Several C++ source materials and stack overflow questions talk about the implementation dependent nature of char . That is, char in C++ may be defined as either an unsigned char or a signed char , but this implementation depends entirely on the compiler according to the ARM Linux FAQ:

The above code is actually buggy in that it assumes that the type "char" is equivalent to "signed char". The C standards do say that "char" may either be a "signed char" or "unsigned char" and it is up to the compilers implementation or the platform which is followed.

This leaves the door open for both ambiguity issues and bad practices including mistaking the signage of a char when used as an 8-bit number. The Rationale for C offers some reason for why this is the case, but does not address the issue of leaving open the possibility for ambiguity:

Three types of char are specified: signed, plain, and unsigned. A plain char may be represented as either signed or unsigned, depending upon the implementation, as in prior practice. The type signed char was introduced to make available a one-byte signed integer type on those systems which implement plain char as unsigned. For reasons of symmetry, the keyword signed is allowed as part of the type name of other integral types.
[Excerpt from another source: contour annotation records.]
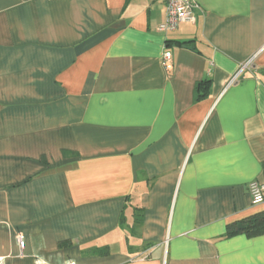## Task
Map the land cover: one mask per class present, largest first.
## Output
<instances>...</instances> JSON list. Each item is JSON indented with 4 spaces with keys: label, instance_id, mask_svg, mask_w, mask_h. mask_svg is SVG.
Segmentation results:
<instances>
[{
    "label": "crops",
    "instance_id": "crops-1",
    "mask_svg": "<svg viewBox=\"0 0 264 264\" xmlns=\"http://www.w3.org/2000/svg\"><path fill=\"white\" fill-rule=\"evenodd\" d=\"M198 4L0 0L3 264H264V0Z\"/></svg>",
    "mask_w": 264,
    "mask_h": 264
},
{
    "label": "built area",
    "instance_id": "built-area-1",
    "mask_svg": "<svg viewBox=\"0 0 264 264\" xmlns=\"http://www.w3.org/2000/svg\"><path fill=\"white\" fill-rule=\"evenodd\" d=\"M166 7V21L161 26L164 31H174L179 24L185 22H195L196 10L199 8L198 0H161ZM250 62L242 65L246 68ZM162 64L166 69L173 67V55L171 51H166L162 57ZM234 81V80H233ZM252 204L257 205L264 202V182L255 180L249 186ZM19 239H22L19 236ZM0 264H3L2 259Z\"/></svg>",
    "mask_w": 264,
    "mask_h": 264
},
{
    "label": "trees",
    "instance_id": "trees-1",
    "mask_svg": "<svg viewBox=\"0 0 264 264\" xmlns=\"http://www.w3.org/2000/svg\"><path fill=\"white\" fill-rule=\"evenodd\" d=\"M205 83V82H204ZM204 83H199L198 89L204 86ZM228 235L236 233H244L248 236H259L264 234V211L258 214L249 216L239 223L230 224L228 227Z\"/></svg>",
    "mask_w": 264,
    "mask_h": 264
},
{
    "label": "rangeland",
    "instance_id": "rangeland-1",
    "mask_svg": "<svg viewBox=\"0 0 264 264\" xmlns=\"http://www.w3.org/2000/svg\"><path fill=\"white\" fill-rule=\"evenodd\" d=\"M250 64V63H249ZM249 66V65H248Z\"/></svg>",
    "mask_w": 264,
    "mask_h": 264
}]
</instances>
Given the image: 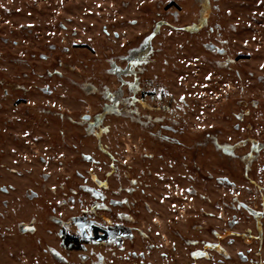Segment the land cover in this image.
Here are the masks:
<instances>
[{
  "label": "rangeland",
  "instance_id": "rangeland-1",
  "mask_svg": "<svg viewBox=\"0 0 264 264\" xmlns=\"http://www.w3.org/2000/svg\"><path fill=\"white\" fill-rule=\"evenodd\" d=\"M1 201L131 229L101 264H264V0H0Z\"/></svg>",
  "mask_w": 264,
  "mask_h": 264
},
{
  "label": "flooded vegetation",
  "instance_id": "flooded-vegetation-1",
  "mask_svg": "<svg viewBox=\"0 0 264 264\" xmlns=\"http://www.w3.org/2000/svg\"><path fill=\"white\" fill-rule=\"evenodd\" d=\"M229 28L233 32H238L234 25H230ZM228 44L229 40L226 37L222 40L221 49L214 45H208L206 48L211 53L222 56L226 79H231L233 74L235 77H241L240 67L244 55L232 53V48ZM262 80L258 77V81ZM1 191L9 194L6 187H2ZM23 196L29 204L42 198L41 193L30 189L24 191ZM12 204L1 201V210L8 212ZM24 204L26 203H17L18 208ZM36 204L40 206L39 217L21 219L13 223V227L0 224V264H84L85 252L88 251L91 254L97 251V259L92 260L91 264H101L103 258L100 256V249L121 248L126 242L131 243L134 240L132 230L127 227L110 223L101 225L84 212L75 215L57 213L58 208L51 201ZM5 212L0 211V221L4 220ZM11 231L15 238L7 242L8 233ZM71 256H75L77 261L71 259Z\"/></svg>",
  "mask_w": 264,
  "mask_h": 264
},
{
  "label": "water",
  "instance_id": "water-1",
  "mask_svg": "<svg viewBox=\"0 0 264 264\" xmlns=\"http://www.w3.org/2000/svg\"><path fill=\"white\" fill-rule=\"evenodd\" d=\"M125 6H128V4H125ZM85 119L89 120V119H90V117H86Z\"/></svg>",
  "mask_w": 264,
  "mask_h": 264
}]
</instances>
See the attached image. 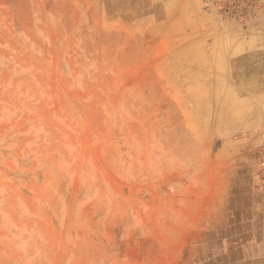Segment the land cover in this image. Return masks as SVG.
Instances as JSON below:
<instances>
[{
    "label": "rangeland",
    "instance_id": "obj_1",
    "mask_svg": "<svg viewBox=\"0 0 264 264\" xmlns=\"http://www.w3.org/2000/svg\"><path fill=\"white\" fill-rule=\"evenodd\" d=\"M228 6L0 0V264H213L264 193V1Z\"/></svg>",
    "mask_w": 264,
    "mask_h": 264
},
{
    "label": "crops",
    "instance_id": "obj_2",
    "mask_svg": "<svg viewBox=\"0 0 264 264\" xmlns=\"http://www.w3.org/2000/svg\"><path fill=\"white\" fill-rule=\"evenodd\" d=\"M249 200L224 229L213 227V264H264V193Z\"/></svg>",
    "mask_w": 264,
    "mask_h": 264
},
{
    "label": "built area",
    "instance_id": "obj_3",
    "mask_svg": "<svg viewBox=\"0 0 264 264\" xmlns=\"http://www.w3.org/2000/svg\"><path fill=\"white\" fill-rule=\"evenodd\" d=\"M229 5V8H250L257 6L258 2H263L264 0H220ZM254 174L256 176L258 187L264 192V144L259 151V156L256 160V165L254 168Z\"/></svg>",
    "mask_w": 264,
    "mask_h": 264
}]
</instances>
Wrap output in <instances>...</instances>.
It would seem advantageous to close the door to even the potential of ambiguity to leave only the types of unsigned char and signed char as the two data types for the 8-bit unit. This prompted me to ask the question...

Question

Given the potential for ambiguity, why leave the char data type implementation dependent?

Answer 1

Some processors prefer signed char, and others prefer unsigned char. For example, POWER can load an 8-bit value from memory with zero extension, but not sign extension. But SuperH-3 can load an 8-bit value from memory with sign extension but not zero extension. C++ derives from C, and C leaves many details of the language implementation-defined so that each implementation can be tailored to be most efficient for its target environment.